The arc child protection workers describe is familiar. Acute fear in the first days. Numbness as the weeks stretch. Behavioral changes and learning regression by the end of the first month. A few months in, kids start dropping out of school entirely because the family moved, the building is gone, or the parents need them working.
The Classrooms That Aren't Coming Back on Schedule
DepEd has run modular and blended setups before, after Yolanda, after Marawi, after the last big Mindanao shake. The pattern that emerges is consistent. Kids in evacuation centers fall behind faster than the supply of learning modules can catch up. Teachers in affected divisions are also displaced. Some are grieving. Most are not trained psychosocial responders, and the few guidance counselors in the system were already stretched thin before the ground moved.
The Mental Health Act has been on the books since 2018. The budget to operationalize it at the barangay level has never matched the language of the law. In a disaster zone, that gap stops being theoretical. It becomes a six-year-old in a tent who hasn't spoken since Monday and a mother who doesn't know which government office to call.

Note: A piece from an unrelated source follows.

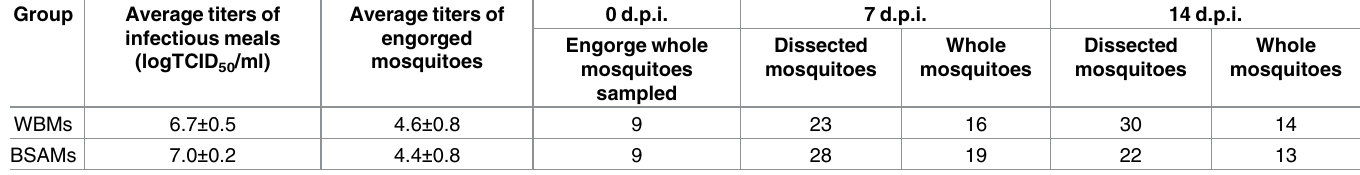
Table 1. Averagetiters of ZIKV infectious meals and engorged mosquitoes and the numbers of mosquitoes sampled at 7 and 14 d.p.i. Group Average titers of Average titers of infectious meals engorged (logTCID 50 /ml) WBMs 6.7 ±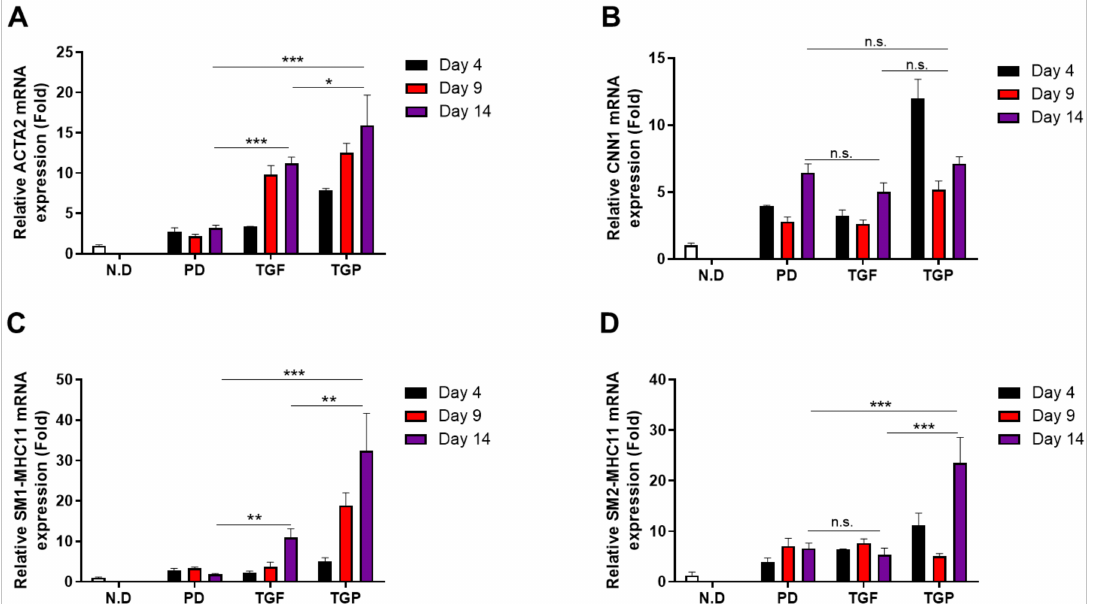
Figure 3. The expression of SMC-specific maker mRNA in SMCs differentiated from hUDSCs at day 4, 9, and 14 of differentiation. The mRNA expression of ( A ) ACTA2 (alpha-smooth muscle actin), ( B ) CNN1 (calponin), ( C ) SM1-MHC11 (smooth muscle 1 myosin heavy chain), and ( D ) SM2-MHC11 (smooth muscle 2 myosin heavy chain) was analyzed by qRT-PCR. The expression of cyclophilin B was used as an internal control: PD; PD98059, TGF; TGF- β 1, TGP; PD98059, and TGF- β 1. Data are presented as mean ± SEM from three independent experiments. n.s.: no significance, * p < 0.05, ** p < 0.01, *** p <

What Trauma Looks Like When Nobody Is Logging It
Trauma in kids does not announce itself the way adults expect. It looks like a teenager who used to be talkative scrolling in silence for ten hours a day. It looks like a kindergartner clinging to a parent's leg every time a tricycle backfires. It looks like older siblings, often ten or eleven, taking over feeding the younger ones because the adults are checked out.
None of this shows up on a DAFAC form. None of it qualifies a family for additional AICS. The damage is real and the paperwork does not have a column for it.
What Actually Helps Right Now
Child-friendly spaces in evacuation centers are the unglamorous backbone of post-disaster mental health. They are tents with mats, art supplies, trained facilitators, and a daily schedule that gives kids something predictable to hold onto. International child protection agencies set them up. So do local LGUs when they have the staff.
If you have family in the affected areas, the practical asks are small and specific. Drop off coloring books, crayons, and small toys at the nearest LGU collection point. Ask your kid's school if they are coordinating a sister-school drive with a quake-hit division. If you work in HR, push your company to release volunteers for accredited psychosocial training runs.
The tent tarps will come down eventually. The kid who stopped talking on Monday will still be that kid in September unless someone with training and time sits down across from her with crayons and waits.